All records that follow are to be copied exactly, with images omitted.

§

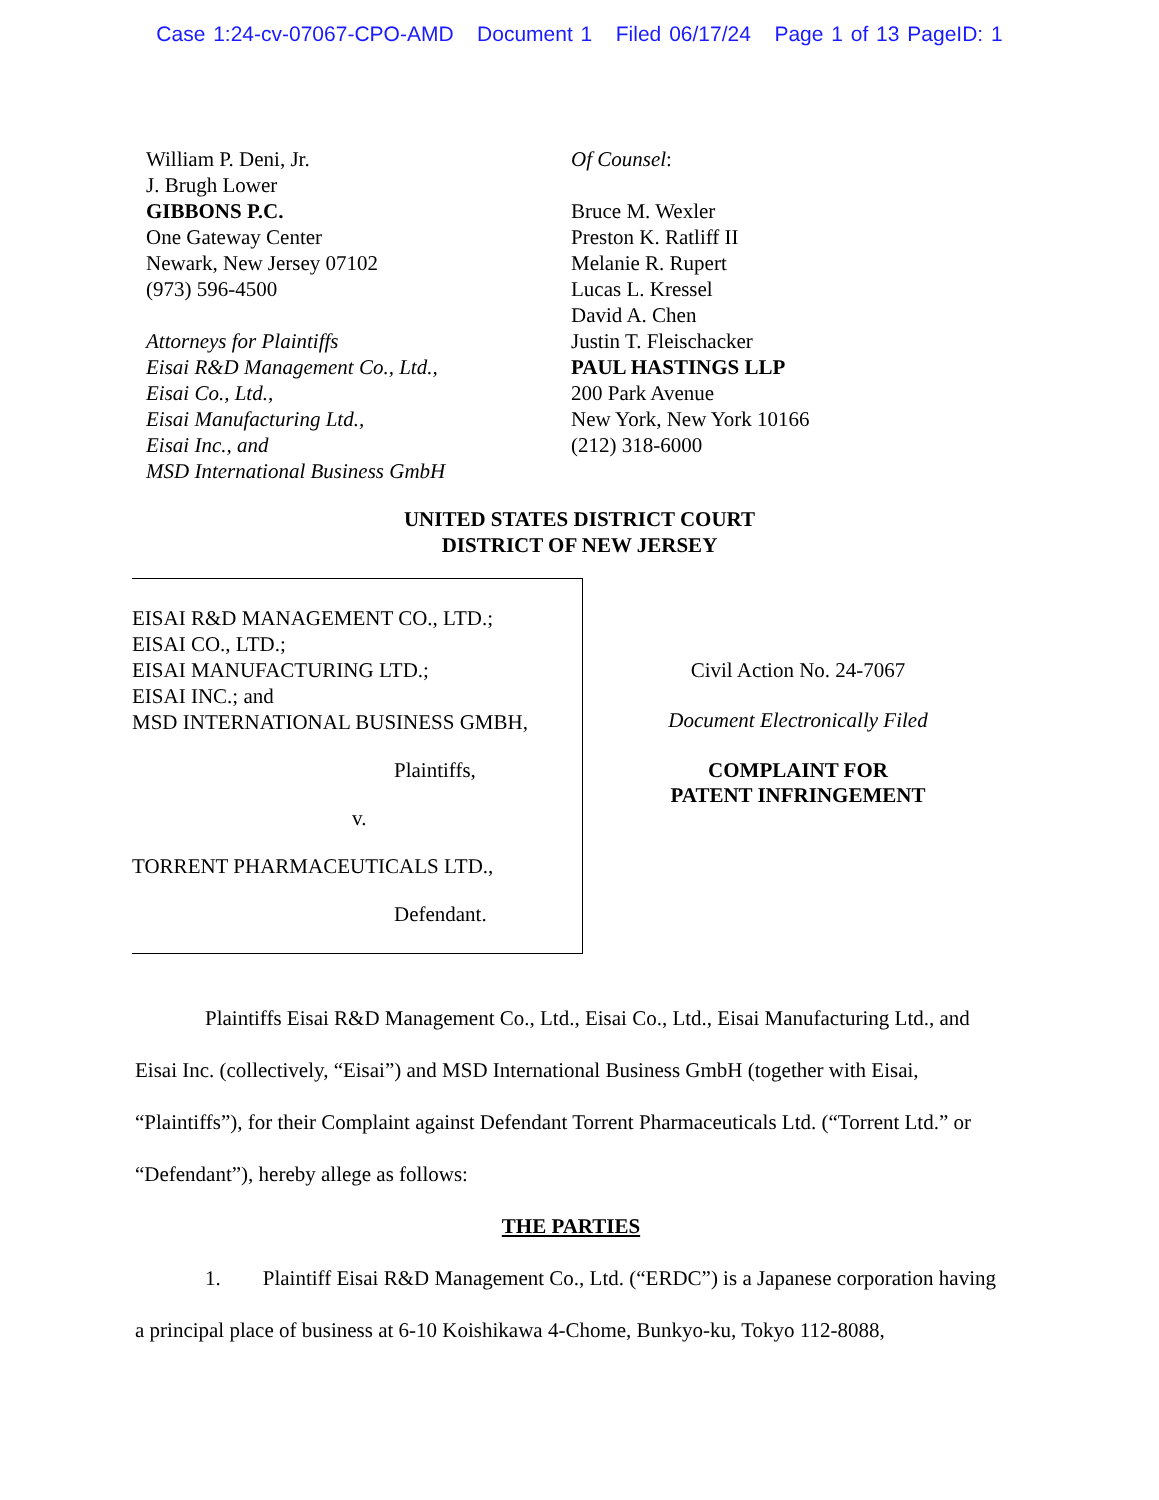Case 1:24-cv-07067-CPO-AMD Document 1 Filed 06/17/24 Page 1 of 13 PageID: 1
William P. Deni, Jr.
J. Brugh Lower
GIBBONS P.C.
One Gateway Center
Newark, New Jersey 07102
(973) 596-4500
Attorneys for Plaintiffs
Eisai R&D Management Co., Ltd.,
Eisai Co., Ltd.,
Eisai Manufacturing Ltd.,
Eisai Inc., and
MSD International Business GmbH
Of Counsel:
Bruce M. Wexler
Preston K. Ratliff II
Melanie R. Rupert
Lucas L. Kressel
David A. Chen
Justin T. Fleischacker
PAUL HASTINGS LLP
200 Park Avenue
New York, New York 10166
(212) 318-6000
UNITED STATES DISTRICT COURT
DISTRICT OF NEW JERSEY
EISAI R&D MANAGEMENT CO., LTD.;
EISAI CO., LTD.;
EISAI MANUFACTURING LTD.;
EISAI INC.; and
MSD INTERNATIONAL BUSINESS GMBH,
Plaintiffs,
v.
TORRENT PHARMACEUTICALS LTD.,
Defendant.
Civil Action No. 24-7067
Document Electronically Filed
COMPLAINT FOR
PATENT INFRINGEMENT
Plaintiffs Eisai R&D Management Co., Ltd., Eisai Co., Ltd., Eisai Manufacturing Ltd., and Eisai Inc. (collectively, “Eisai”) and MSD International Business GmbH (together with Eisai, “Plaintiffs”), for their Complaint against Defendant Torrent Pharmaceuticals Ltd. (“Torrent Ltd.” or “Defendant”), hereby allege as follows:
THE PARTIES
1. Plaintiff Eisai R&D Management Co., Ltd. (“ERDC”) is a Japanese corporation having a principal place of business at 6-10 Koishikawa 4-Chome, Bunkyo-ku, Tokyo 112-8088,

§

__SOLUTION FOR THIS TASK__:
Case 1:24-cv-07067-CPO-AMD Document 1 Filed 06/17/24 Page 1 of 13 PageID: 1
William P. Deni, Jr.
J. Brugh Lower
GIBBONS P.C.
One Gateway Center
Newark, New Jersey 07102
(973) 596-4500
Attorneys for Plaintiffs
Eisai R&D Management Co., Ltd.,
Eisai Co., Ltd.,
Eisai Manufacturing Ltd.,
Eisai Inc., and
MSD International Business GmbH
Of Counsel:
Bruce M. Wexler
Preston K. Ratliff II
Melanie R. Rupert
Lucas L. Kressel
David A. Chen
Justin T. Fleischacker
PAUL HASTINGS LLP
200 Park Avenue
New York, New York 10166
(212) 318-6000
UNITED STATES DISTRICT COURT
DISTRICT OF NEW JERSEY
EISAI R&D MANAGEMENT CO., LTD.;
EISAI CO., LTD.;
EISAI MANUFACTURING LTD.;
EISAI INC.; and
MSD INTERNATIONAL BUSINESS GMBH,
Plaintiffs,
v.
TORRENT PHARMACEUTICALS LTD.,
Defendant.
Civil Action No. 24-7067
Document Electronically Filed
COMPLAINT FOR
PATENT INFRINGEMENT
Plaintiffs Eisai R&D Management Co., Ltd., Eisai Co., Ltd., Eisai Manufacturing Ltd., and Eisai Inc. (collectively, “Eisai”) and MSD International Business GmbH (together with Eisai, “Plaintiffs”), for their Complaint against Defendant Torrent Pharmaceuticals Ltd. (“Torrent Ltd.” or “Defendant”), hereby allege as follows:
THE PARTIES
1. Plaintiff Eisai R&D Management Co., Ltd. (“ERDC”) is a Japanese corporation having a principal place of business at 6-10 Koishikawa 4-Chome, Bunkyo-ku, Tokyo 112-8088,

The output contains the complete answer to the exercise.